Where does he go from here?
Passed over for Clinton’s VP, Castro’s prospects uncertain
By John W. Gonzalez and Bill Lambrecht STAFF WRITERS
The waiting isn’t over for U.S. Housing Secretary Julián Castro, and once again his fate rests with presumptive Democratic presidential nominee Hillary Clinton.
Clinton strongly considered but decided against Castro as her running mate. On Saturday she introduced Virginia Sen. Tim Kaine as her choice going into this week’s Democratic National Convention.
Now Castro’s options depend on the outcome of the Nov. 8 election between Clinton and Republican Donald Trump. While some political observers see a wide range of possibilities for Castro if Clinton wins, others contend his national and perhaps Texas aspirations would be sidetracked or derailed by a Trump win.
As the news sank in that Castro was out of the running for vice president, his hometown backers took solace in his prospects.
“We should all be very proud that he was in the hunt as seriously as he was, for as long as he was,” said former Housing Secretary Henry Cisneros, like Castro a former mayor of San Antonio.
Clinton’s choice of Kaine, who had more national security policy experience than Castro, was a “reflection of the times,”
not on Castro’s suitability for national office, Cisneros said. Castro may need to gain experience in some policy areas, but he would have several options in a Clinton administration to help him “close the gap” for future consideration, Cisneros said.
Aside from a Tweet declaring his support for the Clinton-Kaine ticket, Castro hasn’t commented on the selection, although Cisneros, who spoke to Castro last week, said “he did not evidence any disappointment.” Instead, Castro acknowledged “an understanding that the national security environment” had become a crucial factor during this summer of global violence, Cisneros said.
Yet, some observers view Castro’s star as fading fast, especially if Clinton loses in November.
“His future is going to be on hold until the election is over,” said Matt Mackowiak of Potomac Strategy Group. “There’s a pretty good chance in January that he’s going to be out of politics.”
If Clinton prevails, Castro “would push and work to try to get in her Cabinet because the electoral prospects in Texas are pretty dim for him in the near and medium term,” he said. A 2018 bid for statewide office would be doomed, Mackowiak, a Republican consultant, predicted.
“I can’t imagine that he’s foolish enough to do that given the overwhelming likelihood that he would lose and perhaps lose badly,” he said.
Castro, 41, was at the forefront of VP speculation for more than a year, and near the end was on the short list of potential nominees. He would have defied the odds had he been chosen. Richard Nixon was 39 when Dwight Eisenhower picked him in 1952 and Dan Quayle was Castro’s age when he became George HW. Bush’s running mate in 1988.

• SOURCE DATA:
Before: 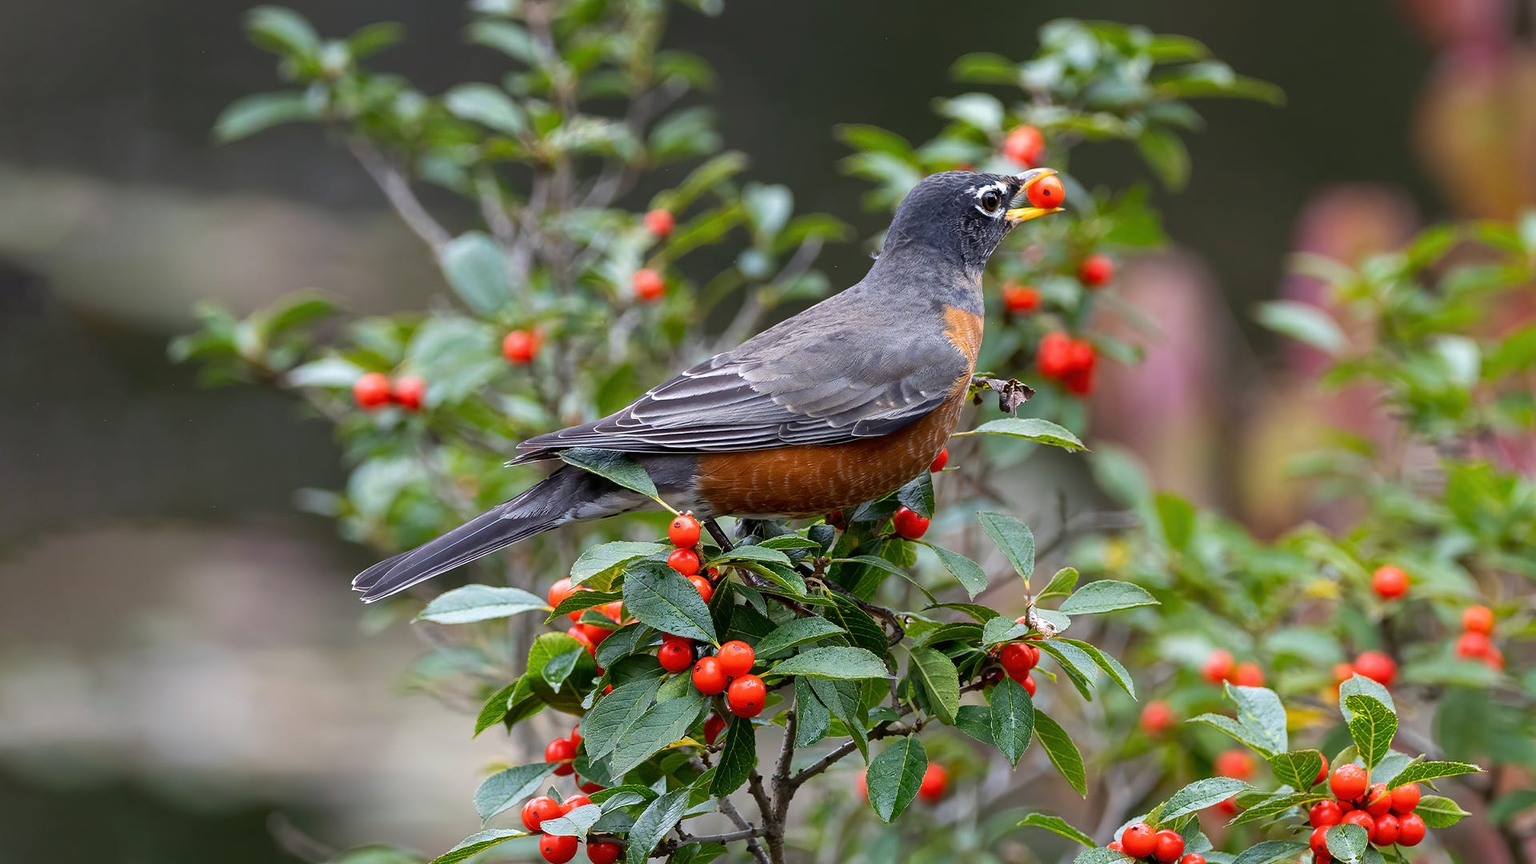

• WHAT TO DO:
**a.** Summarize the article on Julián Castro's prospects in two sentences.
**b.** According to the article on Julián Castro, what did Castro acknowledge had become a crucial factor this summer, as Cisneros described it?
**c.** Continue the article on Julián Castro's prospects after its final sentence.

• RESULTS BY TASK:
**a.** Hillary Clinton strongly considered Housing Secretary Julián Castro as her running mate but chose Virginia Sen. Tim Kaine, leaving Castro's options dependent on the Nov. 8 election between Clinton and Donald Trump. Henry Cisneros said Castro could gain experience in a Clinton administration, while Republican consultant Matt Mackowiak predicted Castro could be out of politics if Clinton loses and said a 2018 statewide bid in Texas would be doomed.

**b.** The national security environment, during a summer of global violence.

**c.**
Castro’s selection also would have broken a decades-long pattern of Democratic running mates. Since the 1940s, 14 of 17 first-time running mates chosen by Democratic nominees have been sitting senators. And rarely do cabinet members end up on the ticket. The most recent was in 1960 when Republican Henry Cabot Lodge, who had achieved cabinet rank after being an ambassador, was Nixon’s running mate.
Joel Goldstein, a St. Louis University law professor who has written widely on the vice presidency, said that being considered for the office suggests promise for the future. He noted that John F. Kennedy first gained national attention in 1956 when he was considered as Democrat Adlai Stevenson’s running mate. And four years after Walter Mondale thought about picking Michael Dukakis or Texas Sen. Lloyd Bensten, the two made up the 1988 Democratic ticket.
“I think he (Castro) has a great political future,” Goldstein said. “He’s obviously somebody who’s very able. To be considered for vice president any time in your career is an honor. When you’re 41, it’s an incredible honor.”
Castro might well end up in a Clinton administration. If he didn’t remain at the Department of Housing and Urban Development, he could be viewed by Clinton as a candidate for education secretary, given his interests in that area. Or, she might see him running the sprawling Commerce Department, an agency that could hold appeal for him, his allies say.
Political experts who closely follow Latino voting trends said Castro’s best move might be to return to Texas and run for governor or U.S. Senate — possibly targeting Sen. Ted Cruz’s seat in 2018.
Antonio Gonzalez, president of the William C. Velasquez Institute, said Castro benefitted from having his name bandied about as a potential vice presidential candidate and could make a credible run for governor, even though Republicans have dominated statewide politics in recent years.
“These things aren’t locked in stone. Texas used to be a blue state,” Gonzalez said. “A race for governor could be a great opportunity for him,” he said.
Laura Barberena, a local consultant and president of VIVA Politics, said Castro would be wise to line up speaking engagements in other states if he returns to Texas and hopes to raise his national profile. She said his presence could turn the tide for Democrats in the Lone Star State.
“I think he wants to serve the community, and people recognize that,” Barberena said. “We have some important fights here in Texas. He could be the one who puts us over.”
For now, his best move is to keep pursuing programs and policies as U.S. housing secretary that have a positive impact on communities, to demonstrate a focus on service rather than political ascent, she said.
Bexar County Democratic Chairman Manuel Medina, calling himself Castro’s “No. 1 fan” here, said Castro’s youthful age “gives him the brightest future of any politician in the whole country.”
Clinton’s choice was a letdown for other Castro supporters, including Democrat Choco Meza, who backed Castro “because of my immense respect for him and the qualifications that he has amassed at such a young age.”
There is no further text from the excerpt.